▶ WHAT TO WORK ON
A: Please answer these questions from the Highlands trip essay, marking each answer to match:
(i) What was the writer's first solo trip with a car?
(ii) Which event does the writer name as one to avoid?
(iii) Where does the writer insist on staying one night only?
B: Extract the passage of the Highlands trip essay from "So, as Bill" up to and including "after breakfast. Really.)".
C: Write what comes next in the Highlands trip essay, starting after its final sentence.

Lowest Common Denominator.  Using a stern, middle school math teacher’s insistence, I look for that lowest commonality – the very basic requirements for my plan.  I sort.  What are the priorities, the real essentials for the trip? As I planned my trip to the Highlands and the Hebrides, what were those non-negotiable experiences?  This took several days of honest thought. At its prime number level, it was castles, Culloden, and the freedom of ferry-hopping. It was also the hope to reclaim that feeling of freedom on the open road adventure that I found on Iceland’s Ring Road, my first solo trip with a car.  Should I happen to stop for a rest break at the scotch distillery, so be it.

So, as Bill Clinton said at the 2012 DNC, It’s ARITHMETIC.

I do not have the infographic, but as I look at the list of all the great places I’d like to see and the must-see essentials, I start to subtract.  Looking at drive times, maps, events to avoid (Mull Road Race), and a real desire to stay at least two nights in each destination, the trip takes shape.  Any spot that isn’t a priority has to be on the wait list.  Any destination that falls too far outside the compass circle of my essential trip, has to wait.

(Side note: I love two nights just because there needs to be one perfect day where you awaken in this place with the day ahead of you, knowing you’ll come back in the evening.  Except Mont St. Michel.  Hear me. One night only. And leave immediately after breakfast. Really.)

▶ INFORMATION PROVIDED

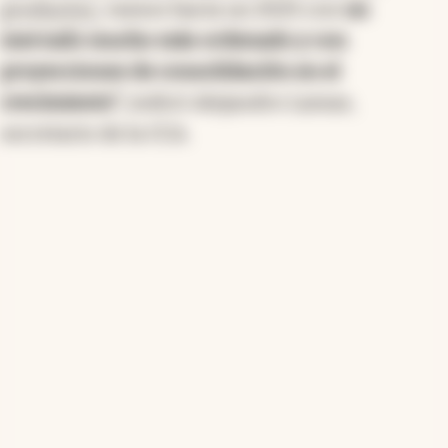
productos,
vamos hacia un 2025 con
un
mercado mucho más ordenado y con
proyecciones de consolidación en el
crecimiento",
indicó Alejandro Lamas,
secretario de la CCA.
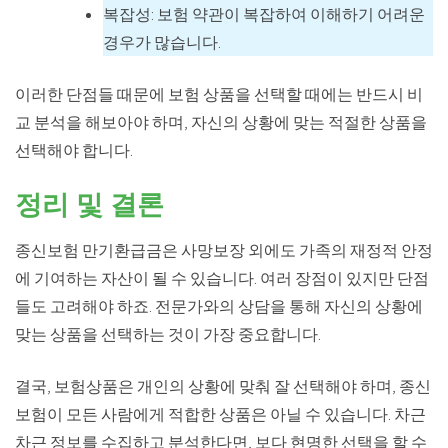
복잡성: 보험 약관이 복잡하여 이해하기 어려운
경우가 많습니다.
이러한 단점들 때문에 보험 상품을 선택할 때에는 반드시 비
교 분석을 해보아야 하며, 자신의 상황에 맞는 적절한 상품을
선택해야 합니다.
정리 및 결론
종신보험 만기환급금은 사망보장 외에도 가족의 재정적 안정
에 기여하는 자산이 될 수 있습니다. 여러 장점이 있지만 단점
들도 고려해야 하죠. 전문가와의 상담을 통해 자신의 상황에
맞는 상품을 선택하는 것이 가장 중요합니다.
결국, 보험상품은 개인의 상황에 맞춰 잘 선택해야 하며, 종신
보험이 모든 사람에게 적합한 상품은 아닐 수 있습니다. 차근
차근 정보를 수집하고 분석한다면, 보다 현명한 선택을 할 수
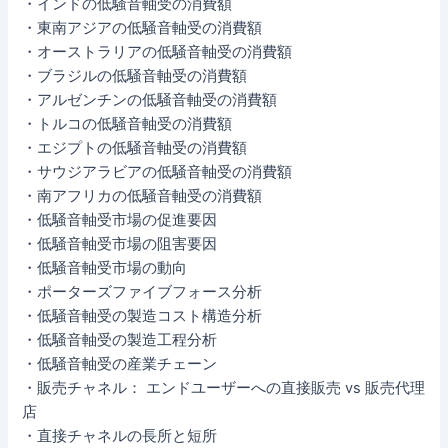
・インドの低騒音軸受の消費額
・東南アジアの低騒音軸受の消費額
・オーストラリアの低騒音軸受の消費額
・ブラジルの低騒音軸受の消費額
・アルゼンチンの低騒音軸受の消費額
・トルコの低騒音軸受の消費額
・エジプトの低騒音軸受の消費額
・サウジアラビアの低騒音軸受の消費額
・南アフリカの低騒音軸受の消費額
・低騒音軸受市場の促進要因
・低騒音軸受市場の阻害要因
・低騒音軸受市場の動向
・ポーターズファイブフォース分析
・低騒音軸受の製造コスト構造分析
・低騒音軸受の製造工程分析
・低騒音軸受の産業チェーン
・販売チャネル： エンドユーザーへの直接販売 vs 販売代理
店
・直接チャネルの長所と短所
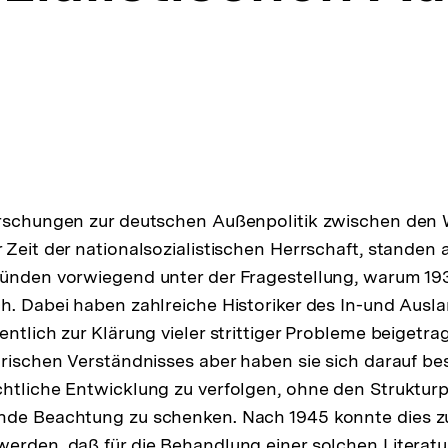
orschungen zur deutschen Außenpolitik zwischen den W
 Zeit der nationalsozialistischen Herrschaft, standen 
ründen vorwiegend unter der Fragestellung, warum 19
h. Dabei haben zahlreiche Historiker des In-und Ausl
entlich zur Klärung vieler strittiger Probleme beigetr
orischen Verständnisses aber haben sie sich darauf be
htliche Entwicklung zu verfolgen, ohne den Struktur
nde Beachtung zu schenken. Nach 1945 konnte dies 
erden, daß für die Behandlung einer solchen Literatu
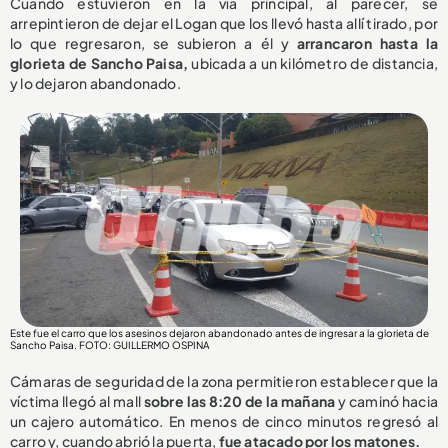
Cuando estuvieron en la vía principal, al parecer, se
arrepintieron de dejar el Logan que los llevó hasta allí tirado, por
lo que regresaron, se subieron a él y
arrancaron hasta la
glorieta de Sancho Paisa,
ubicada a un kilómetro de distancia,
y lo dejaron abandonado.
Este fue el carro que los asesinos dejaron abandonado antes de ingresar a la glorieta de
Sancho Paisa. FOTO: GUILLERMO OSPINA
Cámaras de seguridad de la zona permitieron establecer que la
víctima llegó al mall
sobre las 8:20 de la mañana
y caminó hacia
un cajero automático. En menos de cinco minutos regresó al
carro y, cuando abrió la puerta,
fue atacado por los matones.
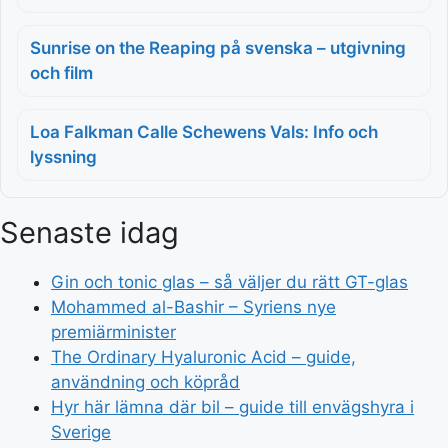
Sunrise on the Reaping på svenska – utgivning
och film
Loa Falkman Calle Schewens Vals: Info och
lyssning
Senaste idag
Gin och tonic glas – så väljer du rätt GT-glas
Mohammed al-Bashir – Syriens nye
premiärminister
The Ordinary Hyaluronic Acid – guide,
användning och köpråd
Hyr här lämna där bil – guide till envägshyra i
Sverige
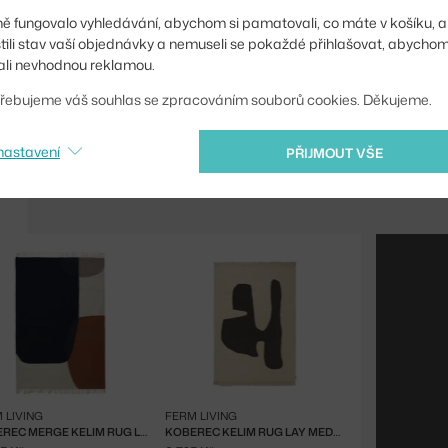
Kód produktu
ě fungovalo vyhledávání, abychom si pamatovali, co máte v košíku, a
stili stav vaší objednávky a nemuseli se pokaždé přihlašovat, abycho
EAN
li nevhodnou reklamou.
řebujeme váš souhlas se zpracováním souborů cookies. Děkujeme.
Ste zo Slovenska? Prej
Shopping from the EU?
nastavení
PŘIJMOUT VŠE
 LIVING
FERM LIVING
KOBEREC MERGE KELIM RUG L, DARK BLUE
KOBEREC KELIM RUG LAY MEDIUM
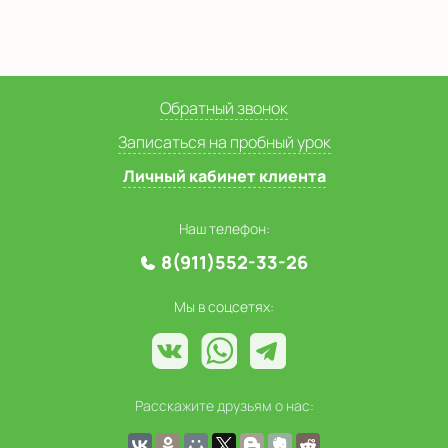
Обратный звонок
Записаться на пробный урок
Личный кабинет клиента
Наш телефон:
8(911)552-33-26
Мы в соцсетях:
Расскажите друзьям о нас:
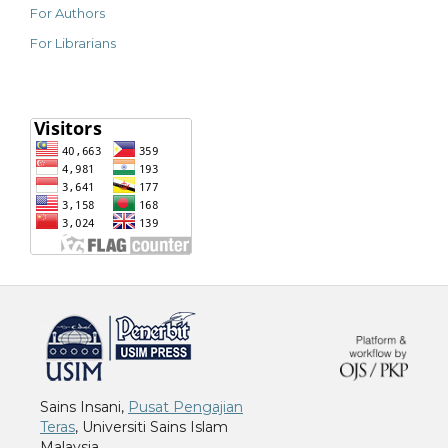
For Authors
For Librarians
خرید vpn
Sains Insani,
Pusat Pengajian
Teras
, Universiti Sains Islam
Malaysia.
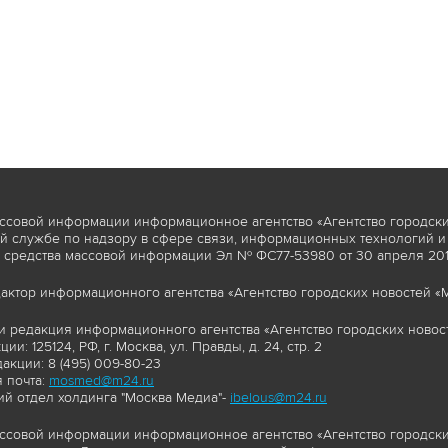
ссовой информации информационное агентство «Агентство городски
 службе по надзору в сфере связи, информационных технологий и
 средства массовой информации Эл № ФС77-53980 от 30 апреля 2013
актор информационного агентства «Агентство городских новостей «М
и редакция информационного агентства «Агентство городских новост
ии: 125124, РФ, г. Москва, ул. Правды, д. 24, стр. 2
акции: 8 (495) 009-80-23
 почта:
mosmed@m24.ru
й отдел холдинга "Москва Медиа"-
ibelous@m24.ru
ссовой информации информационное агентство «Агентство городски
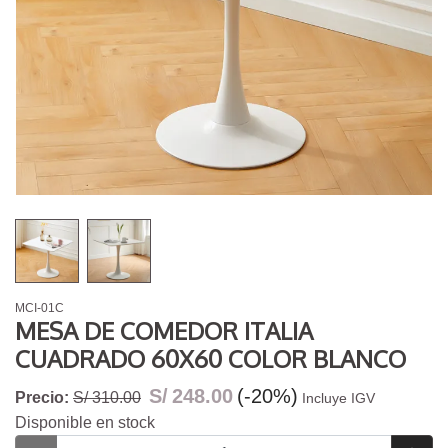
MCI-01C
MESA DE COMEDOR ITALIA
CUADRADO 60X60 COLOR BLANCO
S/
248.00
(-20%)
Precio:
S/ 310.00
Incluye IGV
Disponible en stock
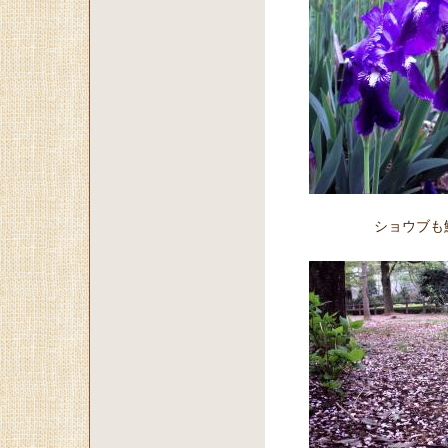
ショウブも鮮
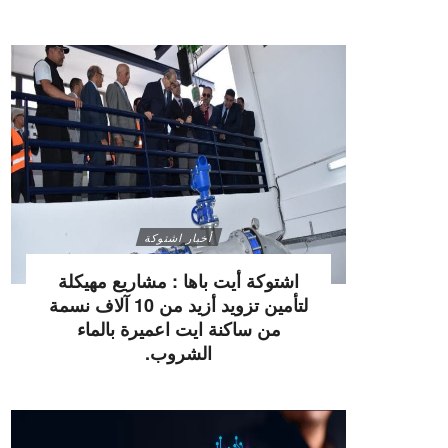
أخبار اشتوكة
اشتوكة أيت باها : مشاريع مهيكلة
لتأمين تزويد أزيد من 10 آلاف نسمة
من ساكنة ايت اعميرة بالماء
الشروب.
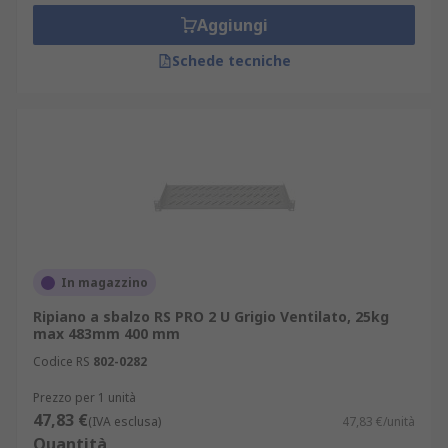
rack può essere regolata per ospitare il server.È
Aggiungi
possibile montare in rack anche accessori per
rack server, tra cui cassetti progettati per
Schede tecniche
contenere manuali o cavi.
In magazzino
Ripiano a sbalzo RS PRO 2 U Grigio Ventilato, 25kg
max 483mm 400 mm
Codice RS
802-0282
Prezzo per 1 unità
47,83 €
(IVA esclusa)
47,83 €/unità
Quantità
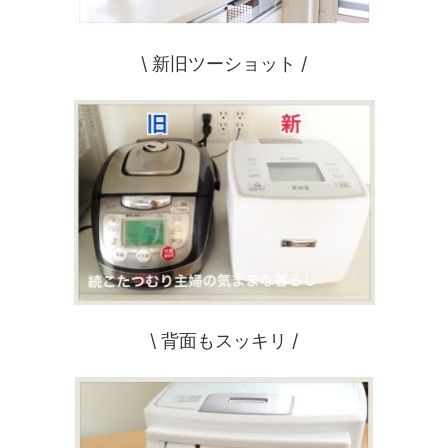
\ 新旧ツーショット /
\ 背面もスッキリ /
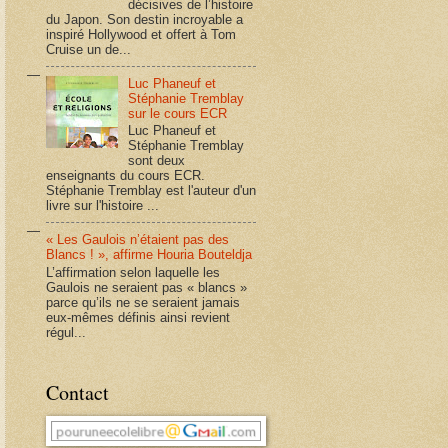
décisives de l’histoire
du Japon. Son destin incroyable a
inspiré Hollywood et offert à Tom
Cruise un de...
Luc Phaneuf et
Stéphanie Tremblay
sur le cours ECR
Luc Phaneuf et
Stéphanie Tremblay
sont deux
enseignants du cours ECR.
Stéphanie Tremblay est l'auteur d'un
livre sur l'histoire ...
« Les Gaulois n’étaient pas des
Blancs ! », affirme Houria Bouteldja
L’affirmation selon laquelle les
Gaulois ne seraient pas « blancs »
parce qu’ils ne se seraient jamais
eux-mêmes définis ainsi revient
régul...
Contact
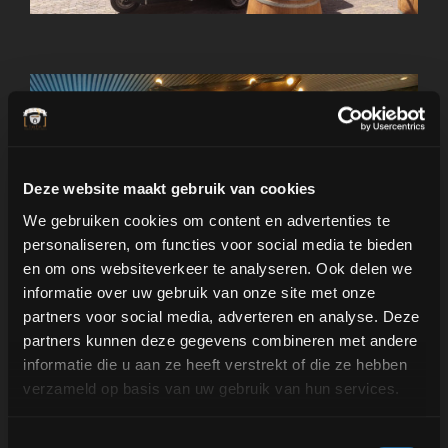
Deze website maakt gebruik van cookies
We gebruiken cookies om content en advertenties te
personaliseren, om functies voor social media te bieden
en om ons websiteverkeer te analyseren. Ook delen we
informatie over uw gebruik van onze site met onze
El Koffie TukTuk
partners voor social media, adverteren en analyse. Deze
partners kunnen deze gegevens combineren met andere
Tenemos 3 preciosos TukTuks de café negros
informatie die u aan ze heeft verstrekt of die ze hebben
que diariamente van de camino a fiestas y
verzameld op basis van uw gebruik van hun services.
eventos para ofrecer a la gente el mejor café.
Toestemmingsselectie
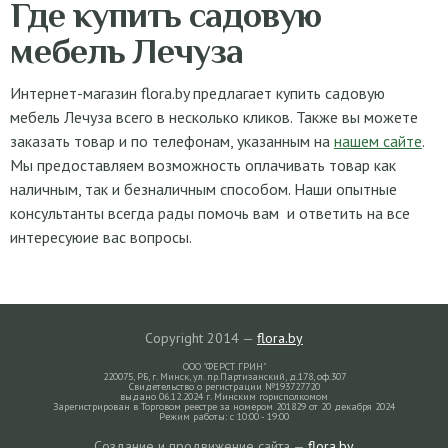
Где купить садовую
мебель Лечуза
Интернет-магазин flora.by предлагает купить садовую
мебель Лечуза всего в несколько кликов. Также вы можете
заказать товар и по телефонам, указанным на
нашем сайте
.
Мы предоставляем возможность оплачивать товар как
наличным, так и безналичным способом. Наши опытные
консультанты всегда рады помочь вам и ответить на все
интересуюие вас вопросы.
Copyright 2014 —
flora.by
ООО "ФЕРСТ ГРИН"
220075, РБ, г. Минск, ул. пр.Партизанский, д.178, оф.307
Свидетельство о регистрации №193727720
выдано 06.12.2024 г. Минским горисполкомом
Зарегистрирован в Торговом реестре за номером 201829 от 20 декабря 2024
Режим работы: с 10:00 - 19:00
Создание и продвижение сайта —
flora.by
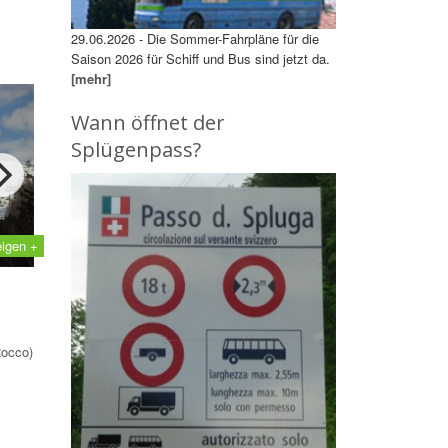
29.06.2026 - Die Sommer-Fahrpläne für die
Saison 2026 für Schiff und Bus sind jetzt da.
[mehr]
Wann öffnet der
Splügenpass?
eigen +
occo)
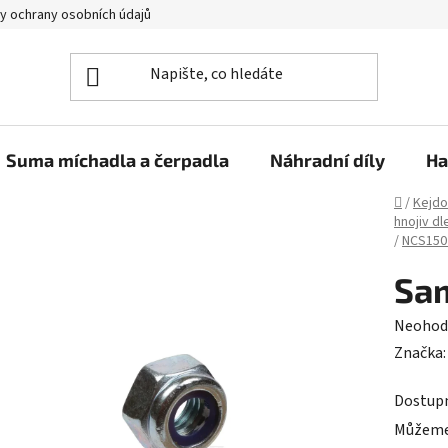
y ochrany osobních údajů
Suma míchadla a čerpadla
Náhradní díly
Ha
Domů
/
Kejdo
hnojiv dl
/
NCS15
Sa
Průměr
Neohod
hodnoc
Značka
produk
Dostup
je
Můžeme 
0,0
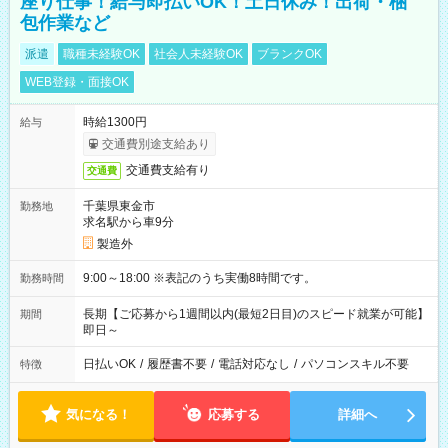
座り仕事！給与即払いOK！土日休み！出荷・梱
包作業など
派遣
職種未経験OK
社会人未経験OK
ブランクOK
WEB登録・面接OK
時給1300円
給与
交通費別途支給あり
交通費支給有り
交通費
千葉県東金市
勤務地
求名駅から車9分
製造外
9:00～18:00 ※表記のうち実働8時間です。
勤務時間
長期【ご応募から1週間以内(最短2日目)のスピード就業が可能】
期間
即日～
日払いOK
/
履歴書不要
/
電話対応なし
/
パソコンスキル不要
特徴
気になる！
応募する
詳細へ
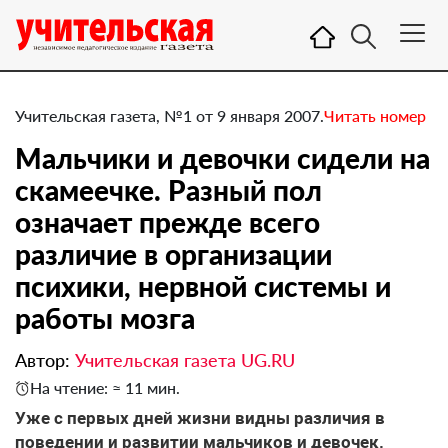
Учительская газета, №1 от 9 января 2007.
Читать номер
Мальчики и девочки сидели на
скамеечке. Разный пол
означает прежде всего
различие в организации
психики, нервной системы и
работы мозга
Автор:
Учительская газета UG.RU
На чтение: ≈ 11 мин.
Уже с первых дней жизни видны различия в
поведении и развитии мальчиков и девочек.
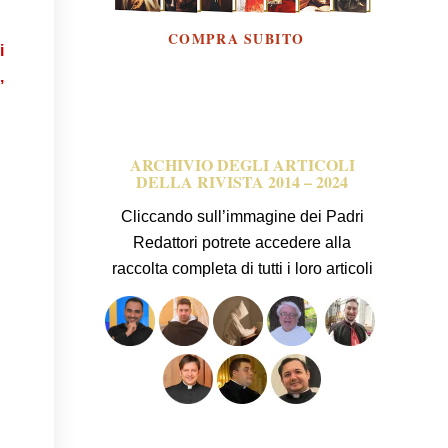
COMPRA SUBITO
i
,
ARCHIVIO DEGLI ARTICOLI
DELLA RIVISTA 2014 – 2024
Cliccando sull’immagine dei Padri
Redattori potrete accedere alla
raccolta completa di tutti i loro articoli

▶ WRITTEN RESPONSES
A:
(i) Iceland's Ring Road
(ii) The Mull Road Race
(iii) Mont St. Michel

B:
So, as Bill Clinton said at the 2012 DNC, It’s ARITHMETIC.

I do not have the infographic, but as I look at the list of all the great places I’d like to see and the must-see essentials, I start to subtract.  Looking at drive times, maps, events to avoid (Mull Road Race), and a real desire to stay at least two nights in each destination, the trip takes shape.  Any spot that isn’t a priority has to be on the wait list.  Any destination that falls too far outside the compass circle of my essential trip, has to wait.

(Side note: I love two nights just because there needs to be one perfect day where you awaken in this place with the day ahead of you, knowing you’ll come back in the evening.  Except Mont St. Michel.  Hear me. One night only. And leave immediately after breakfast. Really.)

C:
The Multiplication.  When the framework of the basic trip is done and the hotels booked (which is by far the best part), I step back.  It’s like the journey itself begins now, long before departure day. As you run through the itinerary in your imagination, there is now the discovery of new possibilities and all the things on the way.

So what do I mean?  Planning that trip to the northwest Highlands, my tickets, hotels, ferry reservations are all made. I find some solid security in that. Now with lots of context and no cares, I start reading, mapping and dreaming. The personal adventure starts to take shape.

A couple of weeks before I left, I was planning  (or dreaming) the route from Stirling to Inverness and realized that the drive time would leave me a full afternoon on arrival in Inverness. I didn’t see that coming – so many drives on this trips were on winding roads but this was highway.  Speed!  I could head right to the Culloden battle field before going into town. What about that one perfect day in Inverness then?  Looking outside my compass circle, I really can take the time to drive to John O’Groats, an easy 2.5 hours up the coast, with beautiful scenery, to the northernmost tip of Scotland. With a free day, I can leave after breakfast and be there before lunch and home for an afternoon stroll before dinner.

Good quickly became great.  There it was! TAIN. The home of my favorite whisky, made by the mysterious sixteen men of Tain.  Right on my way up the coast. An experience I had ruled out is back in and even better now that I have the overall plan.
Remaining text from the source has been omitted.